Valid vs Invalid Consent
| Criterion | Valid Consent | Invalid Consent |
|---|---|---|
| Affirmative action | Clear affirmative act: ticking an unchecked box, clicking 'I agree', signing a form, choosing technical settings, or making an oral statement | Pre-ticked boxes, silence, inactivity, scrolling a page, or merely continuing to use a service |
| Freely given | Genuine choice with no detriment for refusing. Service access not conditional on consent for non-essential processing | Consent bundled as condition of service (Art. 7(4)). 'Take it or leave it' with no alternative. Power imbalance (e.g., employer-employee) without genuine choice |
| Specific | Separate consent for each distinct purpose. Clear identification of the specific processing activity | Blanket consent for vague or multiple purposes. 'I agree to the processing of my data' without specifying what processing or for what purpose |
| Informed | Identity of controller, each purpose, type of data, right to withdraw, automated decision-making (if applicable), international transfer risks all communicated before consent | Information buried in lengthy terms and conditions. Material information omitted. Purpose described vaguely as 'service improvement' |
| Unambiguous | Clear statement or positive action that leaves no doubt about the data subject's intention | Ambiguous wording that could be interpreted as consent to different things. Double negatives. Complex language |
| Withdrawal | As easy to withdraw as to give (Art. 7(3)). Clear instructions on how to withdraw. Withdrawal processed promptly | Withdrawal requires calling a phone line during business hours while consent was given online with one click. No withdrawal mechanism provided |
| Documentation | Controller can demonstrate who consented, when, what they were told, and how they consented (Art. 7(1)) | No records of consent. Unable to show what information was provided at the time of consent |
Key Case Law
Planet49 (C-673/17, CJEU 2019): Pre-ticked checkboxes do not constitute valid consent. Active consent is required for cookies and tracking technologies.

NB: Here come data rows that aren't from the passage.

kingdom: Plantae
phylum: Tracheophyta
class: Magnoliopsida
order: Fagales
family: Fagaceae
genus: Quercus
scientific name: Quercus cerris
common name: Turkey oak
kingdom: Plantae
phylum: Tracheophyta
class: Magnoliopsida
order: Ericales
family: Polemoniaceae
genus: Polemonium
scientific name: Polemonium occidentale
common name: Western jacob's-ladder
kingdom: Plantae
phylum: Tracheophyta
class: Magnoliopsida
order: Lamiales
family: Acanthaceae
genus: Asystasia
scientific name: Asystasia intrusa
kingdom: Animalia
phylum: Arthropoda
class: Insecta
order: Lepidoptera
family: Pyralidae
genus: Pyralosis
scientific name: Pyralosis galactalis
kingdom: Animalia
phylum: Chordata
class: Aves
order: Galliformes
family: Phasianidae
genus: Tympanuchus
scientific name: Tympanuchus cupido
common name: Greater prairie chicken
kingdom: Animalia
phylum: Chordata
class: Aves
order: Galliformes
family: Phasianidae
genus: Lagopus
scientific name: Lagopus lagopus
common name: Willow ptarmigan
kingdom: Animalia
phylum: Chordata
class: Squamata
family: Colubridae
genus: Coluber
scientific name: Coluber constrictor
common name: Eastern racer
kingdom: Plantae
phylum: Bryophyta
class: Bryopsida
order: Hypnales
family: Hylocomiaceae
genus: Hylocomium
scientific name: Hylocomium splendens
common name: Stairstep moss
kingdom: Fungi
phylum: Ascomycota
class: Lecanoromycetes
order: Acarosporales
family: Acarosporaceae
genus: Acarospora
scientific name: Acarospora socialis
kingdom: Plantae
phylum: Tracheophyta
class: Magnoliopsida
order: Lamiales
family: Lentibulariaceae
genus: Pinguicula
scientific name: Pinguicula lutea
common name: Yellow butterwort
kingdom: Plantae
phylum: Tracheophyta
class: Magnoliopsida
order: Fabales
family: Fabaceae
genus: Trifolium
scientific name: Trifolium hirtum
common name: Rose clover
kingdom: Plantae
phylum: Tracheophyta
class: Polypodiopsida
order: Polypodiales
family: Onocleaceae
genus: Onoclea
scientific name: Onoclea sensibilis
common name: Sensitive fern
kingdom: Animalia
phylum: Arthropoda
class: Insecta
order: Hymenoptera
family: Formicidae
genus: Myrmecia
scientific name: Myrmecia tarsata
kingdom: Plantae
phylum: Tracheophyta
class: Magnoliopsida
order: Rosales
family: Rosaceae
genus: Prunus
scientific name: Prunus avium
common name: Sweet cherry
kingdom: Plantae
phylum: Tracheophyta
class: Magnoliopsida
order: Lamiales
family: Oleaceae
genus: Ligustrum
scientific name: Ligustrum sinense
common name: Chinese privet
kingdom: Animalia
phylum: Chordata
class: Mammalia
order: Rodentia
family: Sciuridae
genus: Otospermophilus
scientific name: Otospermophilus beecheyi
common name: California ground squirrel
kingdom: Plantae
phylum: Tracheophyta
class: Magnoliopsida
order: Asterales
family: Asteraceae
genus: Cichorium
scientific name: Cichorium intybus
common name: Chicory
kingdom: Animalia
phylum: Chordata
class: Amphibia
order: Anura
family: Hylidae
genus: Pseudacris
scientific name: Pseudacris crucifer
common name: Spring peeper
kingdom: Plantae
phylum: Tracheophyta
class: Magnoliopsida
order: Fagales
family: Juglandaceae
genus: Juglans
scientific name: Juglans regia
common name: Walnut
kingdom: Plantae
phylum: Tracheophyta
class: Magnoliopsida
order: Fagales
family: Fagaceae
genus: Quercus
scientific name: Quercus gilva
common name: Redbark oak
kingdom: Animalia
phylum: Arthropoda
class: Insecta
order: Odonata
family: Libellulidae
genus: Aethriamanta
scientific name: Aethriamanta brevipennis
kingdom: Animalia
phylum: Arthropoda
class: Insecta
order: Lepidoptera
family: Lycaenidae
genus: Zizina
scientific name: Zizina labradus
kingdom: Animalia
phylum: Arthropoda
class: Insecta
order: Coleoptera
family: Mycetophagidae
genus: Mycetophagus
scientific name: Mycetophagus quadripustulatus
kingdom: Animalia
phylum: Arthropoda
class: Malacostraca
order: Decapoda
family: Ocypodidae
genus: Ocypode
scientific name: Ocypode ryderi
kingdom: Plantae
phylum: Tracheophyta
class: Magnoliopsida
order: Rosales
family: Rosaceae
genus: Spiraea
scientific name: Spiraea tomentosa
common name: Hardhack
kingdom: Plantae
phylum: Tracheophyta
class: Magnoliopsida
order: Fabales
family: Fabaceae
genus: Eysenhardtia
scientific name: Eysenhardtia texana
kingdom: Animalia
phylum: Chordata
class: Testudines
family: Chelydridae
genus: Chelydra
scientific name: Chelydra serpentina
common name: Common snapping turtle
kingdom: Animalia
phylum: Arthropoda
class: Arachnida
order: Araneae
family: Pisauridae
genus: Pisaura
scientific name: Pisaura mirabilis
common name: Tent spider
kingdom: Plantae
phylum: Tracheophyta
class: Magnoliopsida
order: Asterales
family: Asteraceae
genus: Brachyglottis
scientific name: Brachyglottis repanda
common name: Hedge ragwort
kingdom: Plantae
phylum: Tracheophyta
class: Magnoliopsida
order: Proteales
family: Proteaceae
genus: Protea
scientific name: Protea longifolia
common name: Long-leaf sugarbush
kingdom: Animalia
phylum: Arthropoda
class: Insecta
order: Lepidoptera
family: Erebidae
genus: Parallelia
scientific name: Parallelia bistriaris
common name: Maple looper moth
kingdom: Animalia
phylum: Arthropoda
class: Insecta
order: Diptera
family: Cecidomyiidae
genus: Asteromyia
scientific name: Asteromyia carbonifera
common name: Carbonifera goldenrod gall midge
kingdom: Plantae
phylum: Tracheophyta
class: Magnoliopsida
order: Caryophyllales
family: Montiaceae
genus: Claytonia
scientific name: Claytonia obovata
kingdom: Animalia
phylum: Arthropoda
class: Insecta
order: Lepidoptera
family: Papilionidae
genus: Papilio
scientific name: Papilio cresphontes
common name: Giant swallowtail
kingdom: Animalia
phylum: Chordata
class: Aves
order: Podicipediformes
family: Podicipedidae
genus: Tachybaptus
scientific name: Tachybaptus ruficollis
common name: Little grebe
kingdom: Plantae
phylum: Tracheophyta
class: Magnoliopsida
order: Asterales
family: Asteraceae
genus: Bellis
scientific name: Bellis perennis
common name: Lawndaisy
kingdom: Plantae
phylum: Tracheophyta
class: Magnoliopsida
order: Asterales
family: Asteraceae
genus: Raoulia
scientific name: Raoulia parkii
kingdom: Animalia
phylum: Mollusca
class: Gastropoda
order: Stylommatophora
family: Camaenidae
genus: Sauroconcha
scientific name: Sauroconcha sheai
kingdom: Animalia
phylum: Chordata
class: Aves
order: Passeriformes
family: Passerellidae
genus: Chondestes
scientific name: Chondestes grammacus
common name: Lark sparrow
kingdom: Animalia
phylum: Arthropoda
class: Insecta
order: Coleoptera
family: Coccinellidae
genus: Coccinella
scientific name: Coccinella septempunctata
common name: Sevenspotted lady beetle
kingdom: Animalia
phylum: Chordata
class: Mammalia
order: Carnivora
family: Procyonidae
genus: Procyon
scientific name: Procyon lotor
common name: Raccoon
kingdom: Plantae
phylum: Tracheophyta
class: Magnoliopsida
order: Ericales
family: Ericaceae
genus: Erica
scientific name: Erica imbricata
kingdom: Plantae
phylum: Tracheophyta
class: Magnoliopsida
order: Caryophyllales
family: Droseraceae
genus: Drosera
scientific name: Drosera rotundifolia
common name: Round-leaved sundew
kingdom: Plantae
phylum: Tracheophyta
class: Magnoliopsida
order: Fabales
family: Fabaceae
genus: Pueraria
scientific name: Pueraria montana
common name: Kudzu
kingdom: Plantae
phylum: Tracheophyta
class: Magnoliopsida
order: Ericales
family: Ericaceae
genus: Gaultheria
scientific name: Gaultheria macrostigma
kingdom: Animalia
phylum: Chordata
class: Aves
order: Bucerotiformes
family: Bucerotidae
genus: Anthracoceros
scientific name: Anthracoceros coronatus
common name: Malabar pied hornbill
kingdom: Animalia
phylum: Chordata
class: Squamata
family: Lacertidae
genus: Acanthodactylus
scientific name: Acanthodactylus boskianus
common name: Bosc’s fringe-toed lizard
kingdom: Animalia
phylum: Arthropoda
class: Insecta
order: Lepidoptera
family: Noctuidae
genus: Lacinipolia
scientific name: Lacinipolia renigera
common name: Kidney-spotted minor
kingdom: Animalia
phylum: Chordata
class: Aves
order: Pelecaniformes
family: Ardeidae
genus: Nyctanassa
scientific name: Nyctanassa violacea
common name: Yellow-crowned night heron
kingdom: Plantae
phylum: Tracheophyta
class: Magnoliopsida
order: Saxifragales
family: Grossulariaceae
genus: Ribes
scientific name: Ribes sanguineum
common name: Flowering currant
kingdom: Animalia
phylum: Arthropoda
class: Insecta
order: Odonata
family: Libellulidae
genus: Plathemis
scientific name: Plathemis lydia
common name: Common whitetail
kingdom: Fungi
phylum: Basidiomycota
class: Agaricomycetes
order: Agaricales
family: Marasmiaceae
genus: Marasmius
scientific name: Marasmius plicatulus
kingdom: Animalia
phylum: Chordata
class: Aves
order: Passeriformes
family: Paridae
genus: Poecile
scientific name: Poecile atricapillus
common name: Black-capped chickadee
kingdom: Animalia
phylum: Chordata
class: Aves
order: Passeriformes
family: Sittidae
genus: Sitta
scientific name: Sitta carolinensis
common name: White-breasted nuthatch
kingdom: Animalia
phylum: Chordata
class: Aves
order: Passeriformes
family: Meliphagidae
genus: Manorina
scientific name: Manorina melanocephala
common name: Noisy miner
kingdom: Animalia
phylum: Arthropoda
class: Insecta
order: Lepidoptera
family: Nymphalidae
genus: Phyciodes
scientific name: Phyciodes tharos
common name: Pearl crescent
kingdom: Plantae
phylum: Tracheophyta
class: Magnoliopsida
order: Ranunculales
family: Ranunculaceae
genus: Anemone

Orange Romania (C-61/19, CJEU 2020): Consent is not freely given where the contract contains a pre-ticked box and the data subject must actively untick it to refuse. The burden of proof of valid consent rests with the controller.
Disclaimer
This page provides general information about GDPR consent requirements and does not constitute legal advice. Consult qualified legal counsel for guidance specific to your organisation.